** Start of Document text **

The future of web standards
Jeffrey Zeldman predicts exciting times ahead in web design
Contrary to popular opinion, the phrase 'Web 2.0' was not coined by Tim O'Reilly and did not, originally, refer to web applications like Facebook and Twitter that enable Muggles, er, non-web-professionals, to share information online.
More than a decade ago, Darcy DiNucci predicted that:
"The Web we know now, which loads into a browser window in essentially static screenfulls, is only an embryo of the Web to come. The first glimmerings of Web 2.0 are beginning to appear, and we are just starting to see how that embryo might develop. The Web will be understood not as screenfulls of text and graphics but as a transport mechanism, the ether through which interactivity happens. It will [...] appear on your computer screen, [...] on your TV set [...] your car dashboard [...] your cell phone [...] hand-held game machines [...] maybe even your microwave oven." – DiNucci, D. (1999) "Fragmented Future," Print 53
This first use of the phrase 'Web 2.0' was a vision of what we now call ubiquitous computing and what marketers call convergence. As with all futurist visions considered in the cold light of hindsight, some of DiNucci's language sounds naïve and a few of her predictions fall short.

** End of Document text **

According to the text on the future of web standards, who first used the phrase 'Web 2.0'?

** Start of Dataset content **

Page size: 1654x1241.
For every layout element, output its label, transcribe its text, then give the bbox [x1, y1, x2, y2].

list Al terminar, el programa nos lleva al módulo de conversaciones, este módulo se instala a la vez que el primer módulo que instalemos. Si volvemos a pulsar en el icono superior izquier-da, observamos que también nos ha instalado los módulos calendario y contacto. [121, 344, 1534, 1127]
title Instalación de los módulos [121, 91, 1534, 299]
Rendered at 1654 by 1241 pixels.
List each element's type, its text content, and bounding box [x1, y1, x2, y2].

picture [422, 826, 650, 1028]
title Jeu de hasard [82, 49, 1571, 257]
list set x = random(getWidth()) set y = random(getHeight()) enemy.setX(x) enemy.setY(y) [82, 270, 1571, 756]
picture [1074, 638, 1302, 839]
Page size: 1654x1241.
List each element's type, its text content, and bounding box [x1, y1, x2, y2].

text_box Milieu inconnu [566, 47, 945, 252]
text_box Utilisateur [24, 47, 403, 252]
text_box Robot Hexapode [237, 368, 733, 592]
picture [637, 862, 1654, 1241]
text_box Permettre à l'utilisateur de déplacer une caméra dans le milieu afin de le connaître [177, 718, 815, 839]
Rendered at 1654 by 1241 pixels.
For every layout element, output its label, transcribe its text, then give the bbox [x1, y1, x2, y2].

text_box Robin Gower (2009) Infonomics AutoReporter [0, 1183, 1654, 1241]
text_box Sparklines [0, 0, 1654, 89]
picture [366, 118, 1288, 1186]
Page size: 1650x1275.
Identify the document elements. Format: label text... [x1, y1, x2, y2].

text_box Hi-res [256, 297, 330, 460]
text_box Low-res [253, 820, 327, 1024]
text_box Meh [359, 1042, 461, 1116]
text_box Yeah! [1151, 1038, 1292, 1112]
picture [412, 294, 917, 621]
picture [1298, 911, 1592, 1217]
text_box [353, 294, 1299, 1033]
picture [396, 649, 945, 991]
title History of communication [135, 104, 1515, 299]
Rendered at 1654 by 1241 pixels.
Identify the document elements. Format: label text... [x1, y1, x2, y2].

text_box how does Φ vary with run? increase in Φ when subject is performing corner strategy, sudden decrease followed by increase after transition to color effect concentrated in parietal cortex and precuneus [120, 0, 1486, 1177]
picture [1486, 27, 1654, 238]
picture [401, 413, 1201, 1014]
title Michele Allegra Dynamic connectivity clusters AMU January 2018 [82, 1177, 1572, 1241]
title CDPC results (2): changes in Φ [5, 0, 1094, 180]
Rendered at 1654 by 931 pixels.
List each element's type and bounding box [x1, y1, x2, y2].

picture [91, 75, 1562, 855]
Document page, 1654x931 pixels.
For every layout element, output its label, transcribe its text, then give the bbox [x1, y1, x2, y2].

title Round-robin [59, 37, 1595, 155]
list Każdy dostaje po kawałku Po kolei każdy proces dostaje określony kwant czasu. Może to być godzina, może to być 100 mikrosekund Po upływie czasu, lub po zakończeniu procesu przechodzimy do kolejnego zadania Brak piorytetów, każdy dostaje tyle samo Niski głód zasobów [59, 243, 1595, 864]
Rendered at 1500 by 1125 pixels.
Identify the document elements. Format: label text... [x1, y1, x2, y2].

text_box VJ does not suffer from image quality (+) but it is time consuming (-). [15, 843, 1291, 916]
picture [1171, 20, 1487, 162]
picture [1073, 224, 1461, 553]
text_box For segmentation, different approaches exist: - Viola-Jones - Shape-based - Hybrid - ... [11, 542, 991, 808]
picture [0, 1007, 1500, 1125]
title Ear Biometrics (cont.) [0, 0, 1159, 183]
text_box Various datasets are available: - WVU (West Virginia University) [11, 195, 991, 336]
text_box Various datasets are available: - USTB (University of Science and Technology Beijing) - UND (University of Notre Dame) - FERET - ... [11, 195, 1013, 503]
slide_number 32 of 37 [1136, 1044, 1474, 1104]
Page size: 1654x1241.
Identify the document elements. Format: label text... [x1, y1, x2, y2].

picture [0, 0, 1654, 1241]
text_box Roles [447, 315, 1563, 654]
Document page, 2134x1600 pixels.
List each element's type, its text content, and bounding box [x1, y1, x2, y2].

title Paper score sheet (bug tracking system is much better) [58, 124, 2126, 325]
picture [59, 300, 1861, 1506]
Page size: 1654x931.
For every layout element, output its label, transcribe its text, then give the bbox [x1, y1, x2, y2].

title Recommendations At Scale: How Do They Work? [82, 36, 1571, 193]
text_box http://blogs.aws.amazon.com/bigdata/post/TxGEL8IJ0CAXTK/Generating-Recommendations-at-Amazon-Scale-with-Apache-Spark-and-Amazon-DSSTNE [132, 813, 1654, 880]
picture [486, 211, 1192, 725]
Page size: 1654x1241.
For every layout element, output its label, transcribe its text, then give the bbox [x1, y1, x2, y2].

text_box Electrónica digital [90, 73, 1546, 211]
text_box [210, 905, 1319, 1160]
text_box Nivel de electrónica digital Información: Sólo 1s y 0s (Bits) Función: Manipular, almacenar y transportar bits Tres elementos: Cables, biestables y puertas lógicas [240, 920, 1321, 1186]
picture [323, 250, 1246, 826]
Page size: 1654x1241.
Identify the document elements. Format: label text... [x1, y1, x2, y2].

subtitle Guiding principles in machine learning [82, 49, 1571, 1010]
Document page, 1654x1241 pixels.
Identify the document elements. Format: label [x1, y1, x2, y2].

** End of Dataset content **

- Output for this task:
Darcy DiNucci